Malaysia, Philippines, Thailand urged to better manage plastic waste
KUALA LUMPUR: More than 75 per cent of the material value of plastics worth US$6 billion is lost per year across Malaysia, the Philippines and Thailand, according to the World Bank.
A series of studies by the bank, which examined the untapped economic opportunities to promote plastic circularity and address marine debris in the three countries, revealed that they had less than a quarter of plastics available for recycling into valuable materials.
Its country director for Brunei, Malaysia, the Philippines and Thailand, Ndiamé Diop, said mismanaged plastic waste across Malaysia, the Philippines and Thailand was threatening key economic sectors such as tourism and fisheries, and impacting livelihoods and infrastructure.

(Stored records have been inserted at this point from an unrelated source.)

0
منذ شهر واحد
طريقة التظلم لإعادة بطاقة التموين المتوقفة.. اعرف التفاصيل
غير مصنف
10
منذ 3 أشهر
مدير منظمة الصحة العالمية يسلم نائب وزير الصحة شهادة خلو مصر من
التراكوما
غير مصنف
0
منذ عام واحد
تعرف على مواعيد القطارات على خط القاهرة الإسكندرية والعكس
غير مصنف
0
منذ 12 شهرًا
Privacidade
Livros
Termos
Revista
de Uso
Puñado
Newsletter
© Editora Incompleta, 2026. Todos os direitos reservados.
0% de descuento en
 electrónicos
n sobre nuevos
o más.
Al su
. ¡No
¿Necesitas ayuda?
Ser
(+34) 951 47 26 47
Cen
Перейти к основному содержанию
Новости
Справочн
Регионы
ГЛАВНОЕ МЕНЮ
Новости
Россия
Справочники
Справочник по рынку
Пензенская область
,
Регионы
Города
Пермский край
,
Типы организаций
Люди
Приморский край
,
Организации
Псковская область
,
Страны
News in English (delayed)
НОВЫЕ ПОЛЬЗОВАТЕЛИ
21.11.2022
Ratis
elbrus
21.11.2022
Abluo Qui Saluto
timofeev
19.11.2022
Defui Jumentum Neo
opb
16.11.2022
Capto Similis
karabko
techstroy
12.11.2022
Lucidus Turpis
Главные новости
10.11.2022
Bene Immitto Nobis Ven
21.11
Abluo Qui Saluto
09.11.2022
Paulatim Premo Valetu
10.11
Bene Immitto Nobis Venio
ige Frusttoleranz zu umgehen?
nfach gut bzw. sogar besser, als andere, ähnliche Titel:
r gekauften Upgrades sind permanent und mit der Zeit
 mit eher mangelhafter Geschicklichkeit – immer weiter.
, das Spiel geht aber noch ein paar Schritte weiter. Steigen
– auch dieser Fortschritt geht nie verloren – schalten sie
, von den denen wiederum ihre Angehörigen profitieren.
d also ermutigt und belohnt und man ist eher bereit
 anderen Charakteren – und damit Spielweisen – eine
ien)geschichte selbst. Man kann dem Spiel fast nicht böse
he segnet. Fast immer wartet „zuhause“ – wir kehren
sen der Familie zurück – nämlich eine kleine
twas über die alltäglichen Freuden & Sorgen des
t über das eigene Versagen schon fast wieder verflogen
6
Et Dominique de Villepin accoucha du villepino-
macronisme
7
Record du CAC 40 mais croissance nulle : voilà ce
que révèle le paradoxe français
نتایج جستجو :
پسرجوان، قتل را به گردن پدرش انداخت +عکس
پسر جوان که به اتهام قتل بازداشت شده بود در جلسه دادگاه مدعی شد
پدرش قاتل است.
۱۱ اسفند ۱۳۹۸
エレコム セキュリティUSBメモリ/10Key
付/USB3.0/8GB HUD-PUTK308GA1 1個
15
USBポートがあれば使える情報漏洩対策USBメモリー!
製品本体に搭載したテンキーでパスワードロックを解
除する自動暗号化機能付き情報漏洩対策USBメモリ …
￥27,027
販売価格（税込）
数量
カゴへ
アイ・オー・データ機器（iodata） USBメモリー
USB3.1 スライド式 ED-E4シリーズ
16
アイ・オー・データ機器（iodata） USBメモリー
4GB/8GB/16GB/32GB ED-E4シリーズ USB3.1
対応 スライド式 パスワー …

“But there is strong government momentum in these countries to identify critical policies, craft roadmaps to strengthen demand for all recycled plastic resins, level the playing field for global and domestic companies, and drive a circular economy for plastics,” he said in a statement yesterday.
Diop said the studies also showed that there was an untapped opportunity to reap environmental and economic benefits with clear and complementary interventions from the private and public sector.
Using a plastic value chain approach, the studies evaluated the plastics recycling industry and its role in supporting a circular economy and scaling up recycling efforts via targeted public and private sector interventions.
While the studies found that barriers to plastic recycling were unique to each country, there were common actions that governments and industries could take to help Malaysia, the Philippines and Thailand unlock additional material value.
Recommendations include increase sorting efficiency of postconsumer collection of plastics, set recycled content targets across all major end-use applications, mandate “design for recycling” standards for plastics and encourage increase in recycling capacities (mechanical and chemical).